What is Semantic Mapping in the context of autonomous robots?
Semantic mapping, in the context of autonomous vehicles/robots, involves creating a representation of the world or environment so vehicles can understand the meaning of different objects that are present. This is done using labels which can characterize certain objects – an example of this would be a robot identifying a sidewalk as an area it is prohibited from, and asphalt as a material it is able to drive on.
The current state of the technology does not capture a robot’s surroundings to a sufficient degree. A majority of the datasets used to identify objects are integrated into the program, which means new information requires complete rewriting of the code. Complicated terrains require more research – in order to fully implement semantic mapping into autonomous robots, the technology must be able to understand relationships between multiple domains. These domains may include terrain, weather, and other factors.

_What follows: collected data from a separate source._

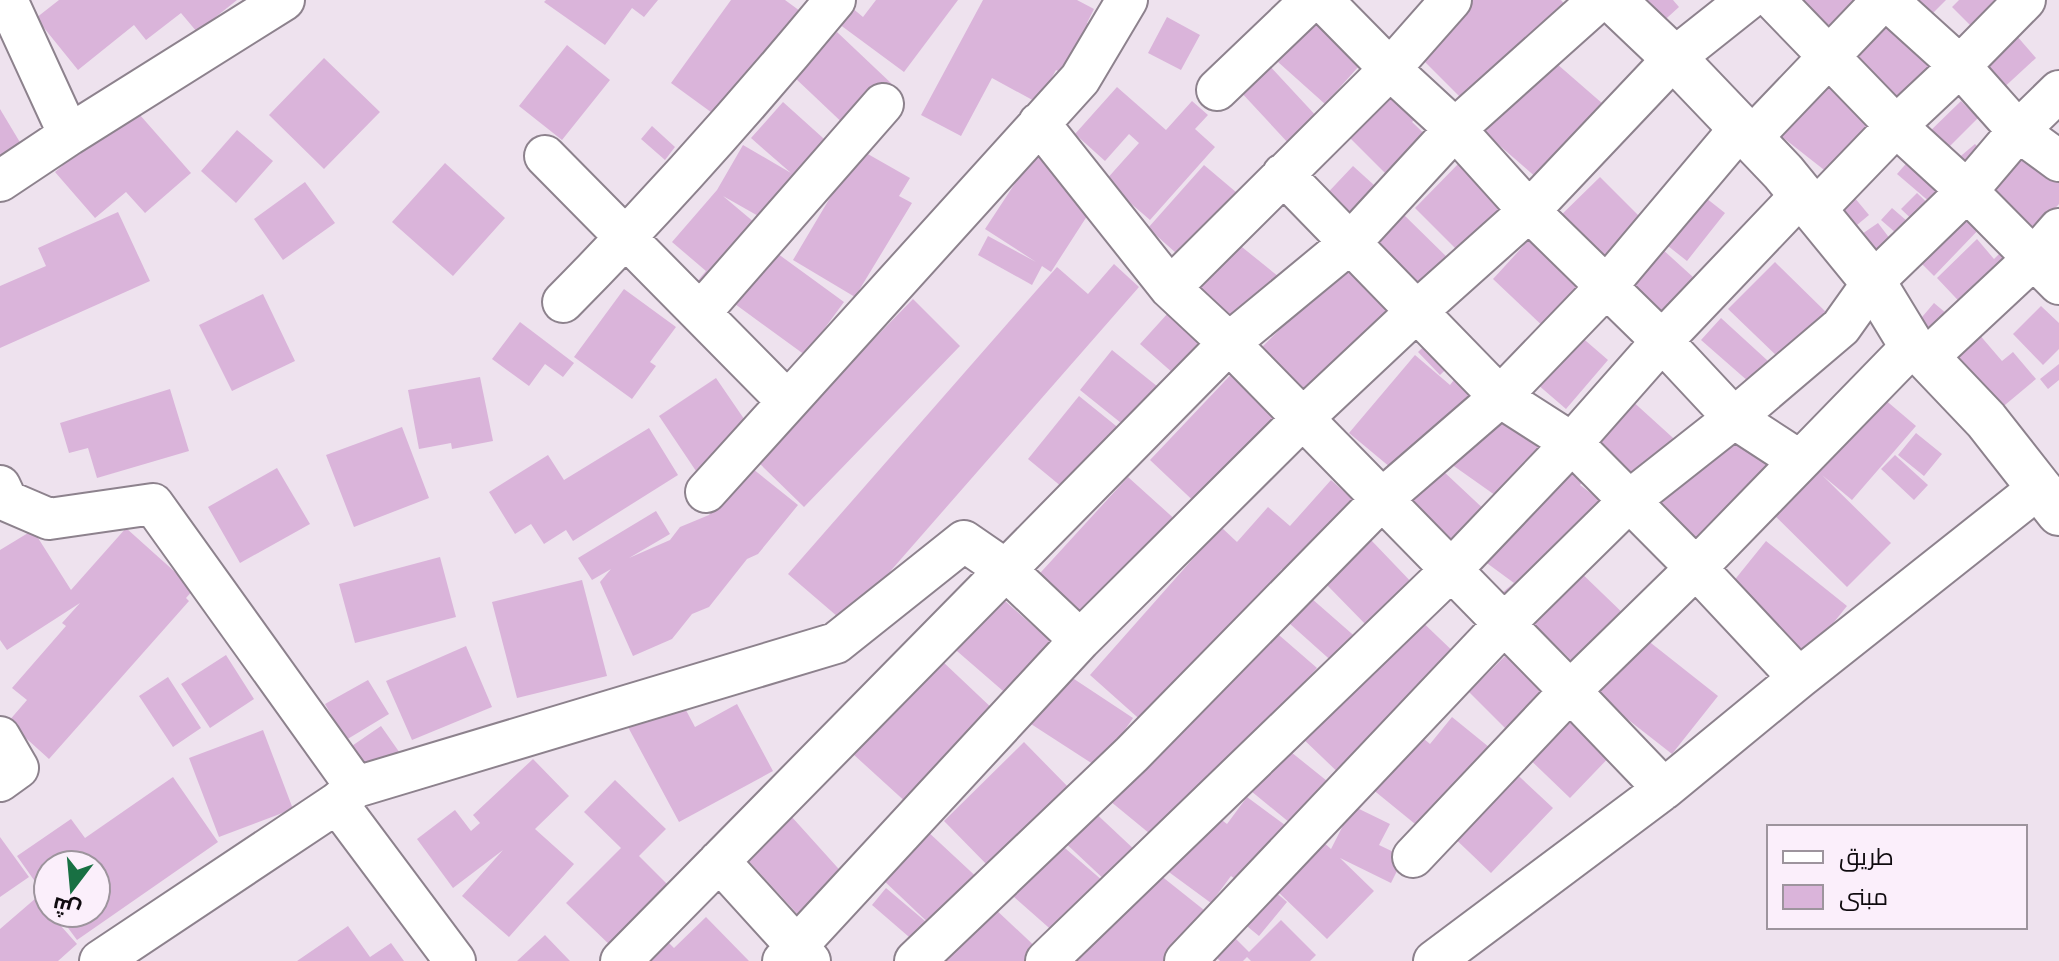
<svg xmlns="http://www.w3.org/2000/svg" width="2059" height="961" font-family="Karla,Cairo,sans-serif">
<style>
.building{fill:#dab4da}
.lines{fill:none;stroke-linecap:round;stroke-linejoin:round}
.minor-casing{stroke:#8d828d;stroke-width:44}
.tertiary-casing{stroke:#8d828d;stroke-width:48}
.minor{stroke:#fff;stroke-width:40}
.tertiary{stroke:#fff;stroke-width:44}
</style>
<rect width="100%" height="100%" fill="#eee2ee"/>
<path class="building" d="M59,0H237L197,32L181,13L146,40L134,25L78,70L36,18Z
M546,0H658L644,17L632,8L605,45L544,2Z
M731,0H785L800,11L726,123L671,83Z
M876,0H958L904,72L839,24L851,7L863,17Z
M983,0H1077L1094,9L1087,23L1103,32L1077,81L1056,70L1038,103L992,78L961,136L921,115Z
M1465,0H1561L1566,6L1467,104L1414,51Z
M1634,0H1673L1679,7L1658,26Z
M1804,0H1869L1832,45L1793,13Z
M1911,0H1946L1925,21Z
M1959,0H1998L1972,27L1952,7Z
M1892,13L1937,61L1887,107L1842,63Z
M1322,14L1368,56L1325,104L1278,62Z
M1167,17L1200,35L1181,70L1148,53Z
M837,32L893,85L850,130L794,77Z
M2016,35L2036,58L1999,92L1978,69Z
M567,45L610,80L562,140L519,106Z
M1549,57L1603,104L1538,179L1484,132Z
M324,58L380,112L324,169L269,115Z
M1268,64L1319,119L1290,145L1239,90Z
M1825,80L1873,118L1828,173L1781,136Z
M1388,82L1420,114L1412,122L1434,143L1394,182L1341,129Z
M1117,87L1166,130L1192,101L1208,115L1195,129L1215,147L1150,220L1105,181L1139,143L1129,134L1105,161L1075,134Z
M1961,101L1978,118L1942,154L1925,136Z
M783,102L833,147L774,225L723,196L761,228L705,293L695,284L706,271L672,242L717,190L743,145L791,173L751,138Z
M132,106L191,173L145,213L126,192L95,218L55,172Z
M0,109L21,144L0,157Z
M652,126L675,147L665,160L641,139Z
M237,130L273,161L236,203L201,171Z
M2019,142L2059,178V204L2028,238L1975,190Z
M1975,144L1987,157L1968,173L1956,160Z
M859,149L910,178L899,196L912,203L855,297L793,260Z
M1035,153L1100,196L1051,272L1042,266L1032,285L978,255L988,236L1036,262L985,229Z
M1911,158L1952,193L1938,209L1897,174Z
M1462,160L1510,208L1463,256L1415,208Z
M445,163L505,218L453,276L392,222Z
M1204,165L1243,198L1186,262L1148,228Z
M1353,166L1385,195L1350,232L1319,202Z
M1600,177L1643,220L1597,265L1554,222Z
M305,182L335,223L283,260L254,219Z
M1917,193L1939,214L1923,230L1901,209Z
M1854,197L1869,215L1857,225L1842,208Z
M1706,198L1725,213L1687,261L1668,246Z
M1965,205L1984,224L1934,276L1915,257Z
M1892,208L1915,228L1904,240L1881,220Z
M118,212L150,281L0,348V286L46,266L38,248Z
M1402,213L1455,265L1419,301L1367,250Z
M1878,223L1897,248L1879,262L1859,236Z
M1538,230L1596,284L1550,333L1493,279Z
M1977,239L1994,259L2003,250L2019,266L1970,313L1937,278Z
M1237,243L1284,281L1246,327L1199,289Z
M1661,248L1704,287L1661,332L1619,293Z
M774,251L844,302L805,355L735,304Z
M1352,258L1403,312L1316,401L1261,348Z
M1775,262L1829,315L1783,362L1728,309Z
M1114,264L1139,287L845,623L788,574L1057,267L1088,294Z
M624,289L676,327L650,362L656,366L632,399L574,357Z
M263,294L295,361L232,391L199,325Z
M913,299L960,346L804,507L756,460Z
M1178,302L1219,340L1182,381L1140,344Z
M1934,303L1953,319L1930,346L1911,330Z
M2041,306L2059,323V349L2043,365L2013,334Z
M1721,318L1768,361L1749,382L1701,340Z
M520,322L574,363L563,377L545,364L529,386L492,359Z
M1564,322L1608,360L1566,409L1522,371Z
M1978,333L2002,361L2013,352L2036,379L1987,420L1940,365Z
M1436,335L1458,358L1440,375L1418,352Z
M1112,350L1168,395L1136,435L1080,390Z
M1415,355L1450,385L1460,372L1477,386L1402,477L1349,433Z
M1241,364L1294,414L1203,510L1150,460Z
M2059,364V380L2048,389L2040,379Z
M480,377L493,441L452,449L451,443L419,449L408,390Z
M716,378L753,432L696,471L659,416Z
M170,389L189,451L97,478L88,448L69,453L60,423Z
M1079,396L1131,438L1079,501L1028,459Z
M1629,398L1683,447L1640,493L1587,444Z
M1883,398L1916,426L1852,500L1822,475L1891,543L1847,587L1768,509L1812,465L1819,472Z
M1497,401L1554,441L1509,505L1451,464Z
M402,427L429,498L354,527L326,455Z
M1726,427L1779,472L1698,565L1653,511Z
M649,428L678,475L573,541L566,530L544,544L531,524L515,534L489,492L548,455L564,480Z
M1916,433L1942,454L1924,476L1898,455Z
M1895,455L1928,485L1914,500L1881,469Z
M1565,457L1588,474L1580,485L1612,509L1509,609L1497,597L1514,583L1480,558Z
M748,465L798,505L758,554L747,559L709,607L692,614L672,639L633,656L600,582L611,569L592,580L578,558L656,511L670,534L629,558L670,540L680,527L709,515Z
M277,468L310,524L240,563L208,507Z
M1442,470L1489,514L1453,553L1405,509L1417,494Z
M1128,477L1179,523L1081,629L1031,583Z
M1331,480L1360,506L1294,580L1282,569L1145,724L1090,675L1221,527L1237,542L1268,507L1290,526Z
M126,528L194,589L186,598L189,601L49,759L8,722L27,700L12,688L66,626L62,623L80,603L7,650L0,640V550L33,530L71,590Z
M1371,540L1416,587L1371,630L1326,584Z
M1766,541L1847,606L1805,658L1724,593Z
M440,557L456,617L355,643L339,584Z
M1574,566L1630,620L1581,670L1526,616Z
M582,580L607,676L517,698L492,602Z
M996,593L1056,646L1010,697L950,645Z
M1311,598L1359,640L1336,665L1289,623Z
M1413,613L1462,660L1347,781L1298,734Z
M1265,623L1317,668L1205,797L1155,838L1110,801Z
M1637,632L1718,696L1672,754L1594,693Z
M466,646L492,707L412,740L386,681Z
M1513,648L1561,696L1517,740L1469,692Z
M226,655L254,699L210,728L181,684Z
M941,660L996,712L909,805L853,754Z
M1065,673L1133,718L1099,768L1031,724Z
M168,677L201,728L173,747L139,696Z
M368,680L389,714L346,740L325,704Z
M673,686L695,727L737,704L773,771L679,822L621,714Z
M1579,691L1617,749L1570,798L1520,750Z
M1452,717L1500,756L1420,828L1366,784L1411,728L1430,744Z
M381,726L402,756L366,780L346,750Z
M263,730L293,809L219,837L189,758Z
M1024,742L1073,792L993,871L944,821Z
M1286,748L1337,789L1301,832L1251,791Z
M533,759L569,796L535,829L574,864L509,937L462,896L503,850L453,888L417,839L455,810L471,831L480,823L473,815Z
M1508,766L1553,808L1491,873L1446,830Z
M173,777L218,842L77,940L57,913H96V865H48V900L17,856L71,819L85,838Z
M615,780L666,829L639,856L670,887L612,947L566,903L621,848L584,812Z
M1247,797L1289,828L1245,886L1231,876L1211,903L1162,867L1206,808L1227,824Z
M1353,806L1390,824L1379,845L1404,857L1391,883L1340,858L1374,891L1327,939L1274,888L1321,840L1331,849Z
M1089,807L1137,852L1108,883L1059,837Z
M791,816L846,877L801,918L745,857Z
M926,830L983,883L937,931L881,878Z
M1051,836L1103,881L1056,934L1005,889Z
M0,837L29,877L0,897Z
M1150,867L1204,910L1164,961H1076Z
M1266,884L1287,902L1259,936L1237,918Z
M886,888L938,932L923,949L872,905Z
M36,898L77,944L58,961H0V929Z
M993,907L1041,952L1033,961H942Z
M706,917L749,961H650L669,943L674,948Z
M1281,920L1316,955L1310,961H1251L1247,957L1243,961H1220L1206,947L1225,928L1249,952Z
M348,926L370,957L391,943L404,961H297Z
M545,935L570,961H517Z"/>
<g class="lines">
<defs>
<path id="minor" d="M7,0L69,135
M1322,0L1390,69L1455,129L1529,211L1662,341L1734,418L1800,461
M1774,0L1896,126L1967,191L2059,284
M1887,0L1960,66L2018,131L2059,161
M1217,90L1311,0
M1039,123L1170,288L1229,343L1570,691L1664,789
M1751,138L1883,0
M545,156L787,401
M1283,174L1500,397L1572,443L1696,568L1799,678
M0,181L69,135L284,0
M1815,210L1896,126L1960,66L2025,0
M1170,288L1390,69L1451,0
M563,302C658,206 749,104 835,0
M700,313L883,104
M1927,358L2033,259L2059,229
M0,486L7,501L49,519L153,504L356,787
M706,492L1080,79L1127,0
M0,737L18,768L0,781
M337,803L455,961
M1413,857L1570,691L1696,568L1912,346
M719,861L810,961
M100,961L337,803L356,787L836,643L964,541L1006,570L1080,640
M621,961L1229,343L1350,243L1455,129L1599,0
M783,961L1080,640L1302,419L1416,312L1529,211L1674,58L1747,0
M915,961L1132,754L1381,500L1500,397L1606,287L1741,127
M1046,961L1450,571L1572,443L1662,341L1802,194
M1185,961L1504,624L1630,500L1734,418L1841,327L1873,282L1967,191L2018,131L2059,91
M1434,961L1664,789L1799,678L2040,487"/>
<path id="tertiary" d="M1613,0L1674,58L1783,172L1873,282L1912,346L1927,358L1986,420L2059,513"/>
</defs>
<use href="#minor" class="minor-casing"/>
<use href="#tertiary" class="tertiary-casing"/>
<use href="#minor" class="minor"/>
<use href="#tertiary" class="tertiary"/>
</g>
<rect x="1767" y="825" width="260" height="104" fill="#fbeffb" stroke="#9d949d" stroke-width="2"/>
<rect x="1783" y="851" width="40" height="12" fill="#ffffff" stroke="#9d949d" stroke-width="2"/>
<text x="1839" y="865" font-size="24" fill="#0f0b0f">طريق</text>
<rect x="1783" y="885" width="40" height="24" fill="#dab4da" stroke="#9d949d" stroke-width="2"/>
<text x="1839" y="905" font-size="24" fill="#0f0b0f">مبنى</text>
<g transform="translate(72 889) rotate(196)"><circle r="38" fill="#fbeffb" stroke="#9d949d" stroke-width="2"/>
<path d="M0-6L14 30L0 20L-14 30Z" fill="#187043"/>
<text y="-12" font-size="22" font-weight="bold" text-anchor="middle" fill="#0f0b0f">ش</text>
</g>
</svg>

Why is Semantic Mapping needed?
For unconventional scenarios, robots must be implemented with a better understanding of their different observations. Specifically, off-road situations demand unique understandings of both the robot’s surroundings, and the robot’s fleet’s surroundings to string together a sufficient model of the environment.
The first application for this technology is disaster response – if the robot is autonomously and semantically able to identify that it is going through a natural disaster(earthquake, tsunami, etc.), it will be able to assist society in minimizing the damage. Similarly, semantic mapping used in search and rescue robots will greatly maximize the chance of success, while minimizing the risk involving the human rescuers.

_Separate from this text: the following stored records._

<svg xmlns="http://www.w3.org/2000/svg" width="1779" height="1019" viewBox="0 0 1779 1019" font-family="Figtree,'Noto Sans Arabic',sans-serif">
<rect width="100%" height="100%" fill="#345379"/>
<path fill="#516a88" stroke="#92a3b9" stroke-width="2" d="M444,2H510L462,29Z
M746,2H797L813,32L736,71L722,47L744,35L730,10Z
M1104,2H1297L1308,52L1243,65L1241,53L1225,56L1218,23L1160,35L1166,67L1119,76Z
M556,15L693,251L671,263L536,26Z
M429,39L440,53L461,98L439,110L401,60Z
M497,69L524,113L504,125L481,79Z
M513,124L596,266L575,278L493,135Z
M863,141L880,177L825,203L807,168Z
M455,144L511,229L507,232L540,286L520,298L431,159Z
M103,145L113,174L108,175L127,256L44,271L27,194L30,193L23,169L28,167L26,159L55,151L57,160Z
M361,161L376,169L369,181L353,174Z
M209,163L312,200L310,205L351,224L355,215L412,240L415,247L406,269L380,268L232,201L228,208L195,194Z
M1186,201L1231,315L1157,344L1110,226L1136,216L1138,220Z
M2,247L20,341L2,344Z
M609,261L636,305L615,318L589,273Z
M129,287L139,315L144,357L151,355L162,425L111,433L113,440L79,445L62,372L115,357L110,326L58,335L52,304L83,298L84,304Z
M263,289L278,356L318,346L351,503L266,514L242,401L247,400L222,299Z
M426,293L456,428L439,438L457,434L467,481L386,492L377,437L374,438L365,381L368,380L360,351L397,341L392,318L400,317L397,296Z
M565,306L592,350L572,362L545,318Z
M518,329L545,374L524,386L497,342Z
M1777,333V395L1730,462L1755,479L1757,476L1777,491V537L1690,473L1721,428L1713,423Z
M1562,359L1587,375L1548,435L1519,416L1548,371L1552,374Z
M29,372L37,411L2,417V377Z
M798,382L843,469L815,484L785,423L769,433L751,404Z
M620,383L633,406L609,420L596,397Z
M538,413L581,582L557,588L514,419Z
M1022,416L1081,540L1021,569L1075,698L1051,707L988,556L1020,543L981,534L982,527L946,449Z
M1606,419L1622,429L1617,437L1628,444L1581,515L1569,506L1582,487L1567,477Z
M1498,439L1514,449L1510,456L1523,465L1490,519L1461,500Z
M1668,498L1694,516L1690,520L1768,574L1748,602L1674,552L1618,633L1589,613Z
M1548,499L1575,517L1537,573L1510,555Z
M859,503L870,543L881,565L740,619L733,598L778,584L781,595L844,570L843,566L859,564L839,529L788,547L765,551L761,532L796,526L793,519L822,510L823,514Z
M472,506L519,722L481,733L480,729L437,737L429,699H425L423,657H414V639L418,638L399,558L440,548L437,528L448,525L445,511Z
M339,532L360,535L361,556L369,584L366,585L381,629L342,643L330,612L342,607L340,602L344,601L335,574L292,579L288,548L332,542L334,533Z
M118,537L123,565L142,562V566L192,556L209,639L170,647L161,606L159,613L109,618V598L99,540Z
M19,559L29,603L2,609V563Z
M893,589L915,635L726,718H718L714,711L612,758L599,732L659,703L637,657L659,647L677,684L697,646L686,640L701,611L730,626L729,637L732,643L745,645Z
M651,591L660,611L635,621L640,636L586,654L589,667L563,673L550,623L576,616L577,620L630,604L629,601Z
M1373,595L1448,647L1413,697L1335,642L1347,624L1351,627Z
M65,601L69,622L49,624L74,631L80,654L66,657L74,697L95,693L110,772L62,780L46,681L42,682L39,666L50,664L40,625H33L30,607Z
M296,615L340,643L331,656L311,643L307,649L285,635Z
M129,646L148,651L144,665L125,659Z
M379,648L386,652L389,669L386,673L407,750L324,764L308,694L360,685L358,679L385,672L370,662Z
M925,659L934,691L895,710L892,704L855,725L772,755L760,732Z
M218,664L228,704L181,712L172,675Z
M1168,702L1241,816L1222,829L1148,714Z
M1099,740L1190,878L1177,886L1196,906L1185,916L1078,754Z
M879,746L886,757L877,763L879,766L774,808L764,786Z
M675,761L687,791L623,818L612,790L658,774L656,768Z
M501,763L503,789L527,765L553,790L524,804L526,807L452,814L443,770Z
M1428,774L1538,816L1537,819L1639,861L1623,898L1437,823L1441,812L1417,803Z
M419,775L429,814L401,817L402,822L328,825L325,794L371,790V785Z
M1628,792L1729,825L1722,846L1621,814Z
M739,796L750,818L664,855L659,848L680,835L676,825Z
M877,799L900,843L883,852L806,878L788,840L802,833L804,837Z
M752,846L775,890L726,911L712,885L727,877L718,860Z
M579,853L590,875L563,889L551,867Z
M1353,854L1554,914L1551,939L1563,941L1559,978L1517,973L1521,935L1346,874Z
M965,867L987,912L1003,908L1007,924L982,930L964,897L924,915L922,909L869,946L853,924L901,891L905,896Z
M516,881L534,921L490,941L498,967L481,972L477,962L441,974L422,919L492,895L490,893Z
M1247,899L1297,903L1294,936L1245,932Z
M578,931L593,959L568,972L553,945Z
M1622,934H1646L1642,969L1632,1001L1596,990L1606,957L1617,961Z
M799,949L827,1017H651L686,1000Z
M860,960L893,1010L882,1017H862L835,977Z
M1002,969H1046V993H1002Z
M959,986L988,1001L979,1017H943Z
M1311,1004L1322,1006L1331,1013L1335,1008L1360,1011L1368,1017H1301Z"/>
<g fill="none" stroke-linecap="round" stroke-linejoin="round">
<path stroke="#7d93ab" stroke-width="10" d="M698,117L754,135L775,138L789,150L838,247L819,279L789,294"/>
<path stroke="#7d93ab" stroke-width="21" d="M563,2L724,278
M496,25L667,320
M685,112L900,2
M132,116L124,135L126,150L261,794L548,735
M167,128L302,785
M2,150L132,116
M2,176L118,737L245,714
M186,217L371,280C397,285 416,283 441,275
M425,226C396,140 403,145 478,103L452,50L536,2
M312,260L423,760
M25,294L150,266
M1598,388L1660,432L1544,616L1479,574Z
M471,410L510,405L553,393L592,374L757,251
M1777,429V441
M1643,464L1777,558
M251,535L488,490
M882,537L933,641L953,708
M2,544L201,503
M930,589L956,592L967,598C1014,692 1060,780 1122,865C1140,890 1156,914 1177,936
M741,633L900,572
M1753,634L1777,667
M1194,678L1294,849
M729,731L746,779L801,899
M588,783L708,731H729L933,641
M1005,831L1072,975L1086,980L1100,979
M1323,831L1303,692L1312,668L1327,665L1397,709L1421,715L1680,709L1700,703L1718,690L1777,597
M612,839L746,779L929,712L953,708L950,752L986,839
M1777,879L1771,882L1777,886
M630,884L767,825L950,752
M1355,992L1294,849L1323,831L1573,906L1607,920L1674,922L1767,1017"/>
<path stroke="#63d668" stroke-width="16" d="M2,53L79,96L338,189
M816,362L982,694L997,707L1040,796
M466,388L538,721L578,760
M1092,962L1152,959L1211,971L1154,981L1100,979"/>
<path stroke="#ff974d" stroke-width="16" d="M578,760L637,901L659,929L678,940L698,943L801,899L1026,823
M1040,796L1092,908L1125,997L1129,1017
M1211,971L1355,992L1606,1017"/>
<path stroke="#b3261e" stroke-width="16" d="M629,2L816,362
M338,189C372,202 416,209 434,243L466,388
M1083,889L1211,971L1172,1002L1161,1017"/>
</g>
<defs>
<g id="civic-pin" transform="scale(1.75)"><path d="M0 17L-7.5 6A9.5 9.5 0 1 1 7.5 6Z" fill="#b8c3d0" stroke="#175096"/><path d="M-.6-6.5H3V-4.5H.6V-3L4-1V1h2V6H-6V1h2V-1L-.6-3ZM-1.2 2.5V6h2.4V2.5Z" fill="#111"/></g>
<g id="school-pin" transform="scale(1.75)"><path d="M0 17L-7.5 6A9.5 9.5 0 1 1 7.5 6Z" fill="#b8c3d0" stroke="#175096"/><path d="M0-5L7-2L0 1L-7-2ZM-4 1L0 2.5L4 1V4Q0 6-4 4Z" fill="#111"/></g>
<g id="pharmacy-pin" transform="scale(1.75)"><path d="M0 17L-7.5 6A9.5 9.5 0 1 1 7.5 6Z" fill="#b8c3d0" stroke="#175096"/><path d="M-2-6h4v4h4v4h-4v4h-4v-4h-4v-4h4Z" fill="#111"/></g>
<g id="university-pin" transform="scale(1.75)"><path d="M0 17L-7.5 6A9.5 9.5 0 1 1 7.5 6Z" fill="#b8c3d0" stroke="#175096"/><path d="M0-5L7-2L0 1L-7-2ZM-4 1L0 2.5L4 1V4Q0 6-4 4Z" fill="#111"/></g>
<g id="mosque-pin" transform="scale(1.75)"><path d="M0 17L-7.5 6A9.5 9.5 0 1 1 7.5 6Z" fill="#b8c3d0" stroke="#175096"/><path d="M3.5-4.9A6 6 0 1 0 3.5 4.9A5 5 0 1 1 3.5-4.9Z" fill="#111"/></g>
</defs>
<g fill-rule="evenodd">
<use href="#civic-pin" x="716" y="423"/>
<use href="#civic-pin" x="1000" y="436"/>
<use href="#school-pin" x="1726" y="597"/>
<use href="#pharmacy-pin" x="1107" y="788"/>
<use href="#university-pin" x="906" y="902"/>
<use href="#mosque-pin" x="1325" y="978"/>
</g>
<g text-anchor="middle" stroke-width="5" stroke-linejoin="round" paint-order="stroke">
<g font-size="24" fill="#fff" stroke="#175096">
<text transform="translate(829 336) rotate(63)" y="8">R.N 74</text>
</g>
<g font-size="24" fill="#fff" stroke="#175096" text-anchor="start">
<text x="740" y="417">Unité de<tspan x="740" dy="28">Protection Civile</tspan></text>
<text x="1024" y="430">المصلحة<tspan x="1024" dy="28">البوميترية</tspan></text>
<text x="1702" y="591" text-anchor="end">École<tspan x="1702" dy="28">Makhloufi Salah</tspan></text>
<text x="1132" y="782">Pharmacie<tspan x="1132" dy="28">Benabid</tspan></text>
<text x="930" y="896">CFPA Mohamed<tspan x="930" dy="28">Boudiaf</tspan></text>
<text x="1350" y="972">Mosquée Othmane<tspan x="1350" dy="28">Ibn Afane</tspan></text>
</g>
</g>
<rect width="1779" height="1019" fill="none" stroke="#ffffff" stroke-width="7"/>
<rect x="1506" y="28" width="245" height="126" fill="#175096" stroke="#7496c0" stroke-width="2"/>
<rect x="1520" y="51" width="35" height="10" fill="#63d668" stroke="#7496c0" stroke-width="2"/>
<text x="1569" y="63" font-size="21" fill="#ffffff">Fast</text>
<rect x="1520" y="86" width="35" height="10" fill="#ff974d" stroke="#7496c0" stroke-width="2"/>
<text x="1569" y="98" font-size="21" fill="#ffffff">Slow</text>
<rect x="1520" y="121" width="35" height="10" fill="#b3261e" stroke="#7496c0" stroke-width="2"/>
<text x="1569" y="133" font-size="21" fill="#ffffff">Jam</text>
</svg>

Finally, semantic mapping may be used for military applications. Reconnaissance missions will have the capabilities of being fully autonomous, maximizing our use of military resources.
What is CAST doing to improve Semantic Mapping?
CAST uses conventional artificial intelligence based approaches, including description logics to model the entire environment. By implementing artificial intelligence into these robots, it is possible for them to make knowledgeable inferences based on rules defined in the code about their environment. CAST is also presenting how our methods of semantic mapping can be better leveraged for various applications including decision making and fleet management.